TextParse.jl
TextParse.jl copied to clipboard
Make date format guess algorithm more robust
I've been running into a weird date parsing issue, and I can't sort out what the pattern is, though I've managed to nail down a MWE
The linked csv has 4 rows of dates.
julia> csvread("parse_test.csv")
ERROR: ArgumentError: Month: 27 out of range (1:12)
Stacktrace:
[1] Date(::Int64, ::Int64, ::Int64) at ./dates/types.jl:204
[2] tryparsenext(::TextParse.DateTimeToken{Date,DateFormat{Symbol("yyyy/mm/dd"),Tuple{Base.Dates.DatePart{'y'},Base.Dates.Delim{Char,1},Base.Dates.DatePart{'m'},Base.Dates.Delim{Char,1},Base.Dates.DatePart{'d'}}}}, ::String, ::Int64, ::Int64, ::TextParse.LocalOpts) at /Users/kev/.julia/v0.6/TextParse/src/field.jl:431
[3] macro expansion at /Users/kev/.julia/v0.6/TextParse/src/util.jl:23 [inlined]
[4] tryparsenext(::TextParse.Field{Date,TextParse.DateTimeToken{Date,DateFormat{Symbol("yyyy/mm/dd"),Tuple{Base.Dates.DatePart{'y'},Base.Dates.Delim{Char,1},Base.Dates.DatePart{'m'},Base.Dates.Delim{Char,1},Base.Dates.DatePart{'d'}}}}}, ::String, ::Int64, ::Int64, ::TextParse.LocalOpts) at /Users/kev/.julia/v0.6/TextParse/src/field.jl:569
#...
(the stack trace is super long, let me know if it would be useful to post the whole thing)
There are 3 27
s, two in the second row, and one in the last row.
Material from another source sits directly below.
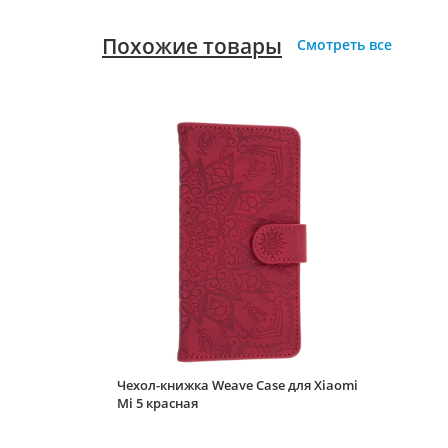
Похожие товары
Смотреть все
Чехол-книжка Weave Case для Xiaomi
Mi 5 красная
If I remove just the last row, it works.
But if I leave the 4th row in and just change the 27
in the last row to a 2
, I get the same ERROR: ArgumentError: Month: 27 out of range (1:12)
.
If I change all the 27
s to 2
s, I now get ERROR: ArgumentError: Month: 21 out of range (1:12)
, and again this error goes away if I delete the last row, even though there are no 21
s in the last row.
There's not just something weird with that row - this is part of a much larger csv
file, and removing only row 4 does not stop the error.
Note - originally posted as issue to CSVFiles.jl, but this error seems to be caused by this package.